Si alguna vez alguien te pregunta por qué a la Región de Murcia se la llama la Huerta de Europa, puedes responder de muchas formas. Pero hay una especialmente buena: poniéndole delante un buen plato de pisto murciano.
El pisto murciano nace de la lógica de aprovechar lo que da la huerta, de cocinar con lo que toca en cada momento y de convertir un puñado de ingredientes sencillos en algo maravilloso.
Tomate, pimiento, cebolla, calabacín... poco más hace falta para montar un plato que, cuando está bien hecho, sabe a verano, a casa y a cocina de la buena.
No es casualidad que en una tierra como Murcia, donde la huerta no es un decorado sino una forma de vivir y de comer, una receta así tenga tanto peso. El pisto murciano es, en el fondo, una manera clara de decir "si tienes un productazo delante, no lo compliques".
Como pasa con muchas recetas tradicionales, ponerle una fecha exacta al origen del pisto es complicado. No estamos hablando de una invención cerrada, con autor y año de nacimiento, sino de una elaboración popular que fue tomando forma en las cocinas domésticas, en el campo y en los hogares donde se cocinaba con lo que había a mano.
El término "pisto" aparece en distintos lugares de España y con versiones bastante distintas. Está el manchego, más conocido fuera; está el que lleva berenjena en algunos sitios; está el que cambia según temporada, zona o costumbre familiar. Pero el murciano tiene algo muy suyo: esa conexión tan directa con la huerta regional y con la calidad brutal del tomate y el pimiento .
El pisto murciano no se entiende sin Murcia y Murcia se entiende un poco mejor cuando pruebas un buen pisto.
Hacer pisto murciano no es complicado. Lo difícil, como casi siempre, es hacerlo bien. Aquí importan varias cosas: el orden, el tiempo, el punto de cocción y, sobre todo, no tener prisa. El pisto no se cocina corriendo, el pisto se deja hacer.
Ingredientes básicos
Cada casa tiene su versión, pero una base muy reconocible sería esta: tomate maduro, pimiento verde y/o rojo, cebolla, calabacín, aceite de oliva virgen extra, sal y azúcar, solo si el tomate lo pide. Y ya. Ni más ni menos.
Hay quien le pone berenjena. Hay quien no perdona el pimiento rojo. Hay quien lo deja más suelto y quien lo prefiere más concentrado. Pero si la base está buena, el resultado suele ir por buen camino.

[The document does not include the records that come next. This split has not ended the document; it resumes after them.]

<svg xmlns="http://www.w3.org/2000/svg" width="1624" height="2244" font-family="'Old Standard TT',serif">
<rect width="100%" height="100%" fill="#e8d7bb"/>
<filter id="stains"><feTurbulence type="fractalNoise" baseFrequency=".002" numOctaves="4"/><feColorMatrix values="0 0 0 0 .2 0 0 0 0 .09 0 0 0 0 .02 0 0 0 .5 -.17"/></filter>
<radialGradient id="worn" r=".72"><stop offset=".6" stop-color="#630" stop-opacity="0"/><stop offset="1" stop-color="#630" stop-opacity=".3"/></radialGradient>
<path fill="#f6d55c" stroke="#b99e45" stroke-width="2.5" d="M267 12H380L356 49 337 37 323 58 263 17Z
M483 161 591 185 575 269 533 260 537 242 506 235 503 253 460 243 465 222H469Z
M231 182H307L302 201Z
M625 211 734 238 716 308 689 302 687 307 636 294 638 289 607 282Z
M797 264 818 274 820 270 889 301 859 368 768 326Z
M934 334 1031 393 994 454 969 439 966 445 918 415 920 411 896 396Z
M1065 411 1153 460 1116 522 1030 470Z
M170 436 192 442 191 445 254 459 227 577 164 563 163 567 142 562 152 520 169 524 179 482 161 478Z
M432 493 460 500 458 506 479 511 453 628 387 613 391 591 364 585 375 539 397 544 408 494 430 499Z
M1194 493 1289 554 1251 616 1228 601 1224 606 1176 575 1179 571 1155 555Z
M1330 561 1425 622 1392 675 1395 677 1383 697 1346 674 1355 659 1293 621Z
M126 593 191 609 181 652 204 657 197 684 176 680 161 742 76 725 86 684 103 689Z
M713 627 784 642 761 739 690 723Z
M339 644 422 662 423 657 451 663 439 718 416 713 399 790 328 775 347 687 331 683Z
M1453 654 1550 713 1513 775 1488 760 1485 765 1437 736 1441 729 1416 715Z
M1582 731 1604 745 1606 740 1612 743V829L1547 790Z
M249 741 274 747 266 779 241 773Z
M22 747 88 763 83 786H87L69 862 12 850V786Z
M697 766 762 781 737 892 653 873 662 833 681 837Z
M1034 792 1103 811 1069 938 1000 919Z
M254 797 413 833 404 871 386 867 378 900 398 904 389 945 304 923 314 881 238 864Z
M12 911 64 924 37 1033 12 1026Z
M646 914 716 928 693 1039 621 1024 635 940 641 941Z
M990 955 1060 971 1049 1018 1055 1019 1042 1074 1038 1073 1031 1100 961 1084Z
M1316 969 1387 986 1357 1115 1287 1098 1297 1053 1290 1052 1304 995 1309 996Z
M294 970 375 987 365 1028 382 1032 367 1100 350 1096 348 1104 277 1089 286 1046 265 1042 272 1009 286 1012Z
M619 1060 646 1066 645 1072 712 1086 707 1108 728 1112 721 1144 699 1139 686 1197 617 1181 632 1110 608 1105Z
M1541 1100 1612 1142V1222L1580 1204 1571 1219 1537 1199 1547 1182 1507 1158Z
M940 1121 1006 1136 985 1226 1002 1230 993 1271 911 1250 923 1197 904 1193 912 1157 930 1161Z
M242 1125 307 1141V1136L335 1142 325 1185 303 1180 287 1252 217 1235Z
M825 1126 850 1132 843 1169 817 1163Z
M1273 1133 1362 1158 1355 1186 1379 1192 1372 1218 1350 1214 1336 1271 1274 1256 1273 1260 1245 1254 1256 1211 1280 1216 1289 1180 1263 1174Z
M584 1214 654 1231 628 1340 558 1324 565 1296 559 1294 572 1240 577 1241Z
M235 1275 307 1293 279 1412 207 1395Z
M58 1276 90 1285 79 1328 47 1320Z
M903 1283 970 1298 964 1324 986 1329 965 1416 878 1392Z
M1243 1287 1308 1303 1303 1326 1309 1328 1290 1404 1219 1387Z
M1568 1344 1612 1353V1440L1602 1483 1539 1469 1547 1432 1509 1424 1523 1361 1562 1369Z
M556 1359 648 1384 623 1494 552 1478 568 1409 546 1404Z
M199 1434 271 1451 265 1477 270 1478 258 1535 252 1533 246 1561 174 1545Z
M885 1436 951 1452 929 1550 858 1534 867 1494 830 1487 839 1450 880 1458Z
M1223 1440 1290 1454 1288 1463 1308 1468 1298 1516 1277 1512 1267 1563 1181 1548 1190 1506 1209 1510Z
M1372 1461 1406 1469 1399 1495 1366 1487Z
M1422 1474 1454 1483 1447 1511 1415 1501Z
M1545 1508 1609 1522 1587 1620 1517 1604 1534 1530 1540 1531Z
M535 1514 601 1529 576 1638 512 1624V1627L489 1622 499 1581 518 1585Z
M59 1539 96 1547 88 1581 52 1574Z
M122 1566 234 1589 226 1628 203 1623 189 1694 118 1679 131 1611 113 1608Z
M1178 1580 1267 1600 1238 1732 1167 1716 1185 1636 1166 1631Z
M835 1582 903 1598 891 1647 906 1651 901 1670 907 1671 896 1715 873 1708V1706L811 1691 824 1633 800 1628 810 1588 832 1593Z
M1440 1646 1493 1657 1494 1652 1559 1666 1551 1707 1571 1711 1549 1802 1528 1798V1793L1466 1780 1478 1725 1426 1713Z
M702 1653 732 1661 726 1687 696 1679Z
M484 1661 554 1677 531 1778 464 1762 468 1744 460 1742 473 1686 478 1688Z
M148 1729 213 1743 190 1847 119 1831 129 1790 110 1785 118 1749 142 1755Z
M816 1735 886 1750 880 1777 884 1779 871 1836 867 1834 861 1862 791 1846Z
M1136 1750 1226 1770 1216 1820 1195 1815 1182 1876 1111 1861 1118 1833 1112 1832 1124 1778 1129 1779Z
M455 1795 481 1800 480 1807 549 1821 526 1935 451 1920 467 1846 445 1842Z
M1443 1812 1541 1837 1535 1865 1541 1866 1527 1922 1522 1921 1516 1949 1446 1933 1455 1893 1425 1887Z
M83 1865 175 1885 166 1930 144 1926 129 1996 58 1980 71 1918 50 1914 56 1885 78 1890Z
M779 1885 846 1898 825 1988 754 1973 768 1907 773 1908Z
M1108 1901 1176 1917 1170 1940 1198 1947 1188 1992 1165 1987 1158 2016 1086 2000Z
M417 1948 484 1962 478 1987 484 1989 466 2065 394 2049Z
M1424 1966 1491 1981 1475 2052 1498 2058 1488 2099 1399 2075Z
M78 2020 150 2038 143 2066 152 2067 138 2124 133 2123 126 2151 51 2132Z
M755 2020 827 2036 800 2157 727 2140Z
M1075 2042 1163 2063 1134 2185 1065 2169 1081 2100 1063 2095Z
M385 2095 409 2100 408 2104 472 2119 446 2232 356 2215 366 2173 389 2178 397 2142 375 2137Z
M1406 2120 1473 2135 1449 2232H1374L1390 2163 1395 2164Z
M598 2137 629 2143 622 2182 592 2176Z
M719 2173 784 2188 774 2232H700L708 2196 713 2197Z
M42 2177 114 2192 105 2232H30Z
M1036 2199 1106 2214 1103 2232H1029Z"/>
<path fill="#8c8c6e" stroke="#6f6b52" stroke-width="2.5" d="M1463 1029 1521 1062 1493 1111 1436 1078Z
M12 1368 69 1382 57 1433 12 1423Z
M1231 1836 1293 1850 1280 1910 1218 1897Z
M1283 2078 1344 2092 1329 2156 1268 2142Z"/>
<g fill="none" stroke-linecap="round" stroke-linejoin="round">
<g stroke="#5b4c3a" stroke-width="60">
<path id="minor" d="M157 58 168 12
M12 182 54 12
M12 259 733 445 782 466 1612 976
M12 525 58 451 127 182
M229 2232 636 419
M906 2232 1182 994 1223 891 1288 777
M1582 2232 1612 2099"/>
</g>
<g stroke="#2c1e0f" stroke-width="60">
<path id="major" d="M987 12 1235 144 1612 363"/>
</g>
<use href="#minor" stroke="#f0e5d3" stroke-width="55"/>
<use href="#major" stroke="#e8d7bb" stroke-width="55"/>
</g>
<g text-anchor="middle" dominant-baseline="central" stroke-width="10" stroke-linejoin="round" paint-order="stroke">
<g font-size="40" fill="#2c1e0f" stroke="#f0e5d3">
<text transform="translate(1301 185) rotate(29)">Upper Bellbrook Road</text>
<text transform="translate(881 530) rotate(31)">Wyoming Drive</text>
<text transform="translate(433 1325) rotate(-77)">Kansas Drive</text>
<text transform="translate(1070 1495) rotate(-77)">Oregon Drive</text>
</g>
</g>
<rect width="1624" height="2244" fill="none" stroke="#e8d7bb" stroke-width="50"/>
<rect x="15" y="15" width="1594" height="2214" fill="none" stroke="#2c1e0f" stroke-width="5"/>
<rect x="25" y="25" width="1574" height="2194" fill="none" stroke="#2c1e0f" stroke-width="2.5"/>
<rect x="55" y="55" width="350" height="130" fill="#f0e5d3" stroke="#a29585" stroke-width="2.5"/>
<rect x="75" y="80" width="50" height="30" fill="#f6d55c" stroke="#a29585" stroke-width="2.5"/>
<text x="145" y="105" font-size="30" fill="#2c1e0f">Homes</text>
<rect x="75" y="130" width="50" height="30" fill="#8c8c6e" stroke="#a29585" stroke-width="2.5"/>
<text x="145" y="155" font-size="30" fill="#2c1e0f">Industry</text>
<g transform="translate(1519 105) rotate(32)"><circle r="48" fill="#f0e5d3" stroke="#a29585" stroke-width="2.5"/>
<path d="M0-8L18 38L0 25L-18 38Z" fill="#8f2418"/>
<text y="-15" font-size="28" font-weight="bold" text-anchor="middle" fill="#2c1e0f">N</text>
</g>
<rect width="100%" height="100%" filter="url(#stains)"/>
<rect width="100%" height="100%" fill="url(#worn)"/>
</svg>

Y no hay truco raro, pero sí unas cuantas cosas que conviene hacer con cariño: lo primero es pochar bien la cebolla. Sin quemarla, sin dejarla tiesa, sin querer correr. Después entra el pimiento. Y luego el calabacín. Todo a su tiempo.
El tomate suele llegar al final, cuando lo demás ya está medio encaminado. Puede ir rallado, triturado o muy picado, según costumbre. A partir de ahí, fuego medio-bajo y dejar que reduzca, que ligue, que concentre sabor y que se convierta en ese pisto que no parece una ensalada caliente, sino un plato con fundamento.
¿La clave? Que no quede aguado, que la verdura no se pase hasta desaparecer y que el tomate no se coma al resto. Tiene que saber a conjunto, pero también a cada cosa.
Con qué comerlo
El pisto murciano solo ya funciona perfectamente, pero también se lleva bien con medio recetario popular.
Con huevo, con pan, con atún o bonito, como guarnición, con carne, con pescado o con embutido, frío o templado... con lo que quieras, como quieras, ¡no falla!
Una receta que cambia según quién la mire
Eso también tiene mucha gracia. Que no hay un único pisto murciano, sino muchos. El de tu casa. El de tu abuela. El del bar de confianza. El del restaurante que decide llevarlo un poco más allá. El que se queda casi como salsa. El que mantiene más la verdura. El que pica un poco. El que pide cuchara. El que pide tenedor y pan. Y eso es precisamente lo que hace grandes a los platos tradicionales: que están vivos. Que no son una pieza de museo. Que siguen colándose en las cocinas, cambiando un poco, adaptándose y dando juego sin perder el alma.
El pisto y la Huerta de Europa
Hay platos que podrían hacerse en muchos sitios, sí, pero no igual. El pisto murciano tiene detrás algo que pesa mucho: una huerta que lleva siglos marcando la manera de comer de esta tierra. Una despensa vegetal espectacular. Una cultura del producto fresco. Y una relación muy natural con la temporada, con el mercado y con cocinar lo que toca. Por eso, cuando hablamos del pisto murciano, hablamos también de una identidad, de una forma de comer donde la verdura aparece para mandar. Y ahí Murcia tiene mucho que decir.
Así que sí, si alguien quiere entender un poco mejor eso de la Huerta de Europa, aquí tiene una buena puerta de entrada. No hace falta que le des un mapa, dale pisto.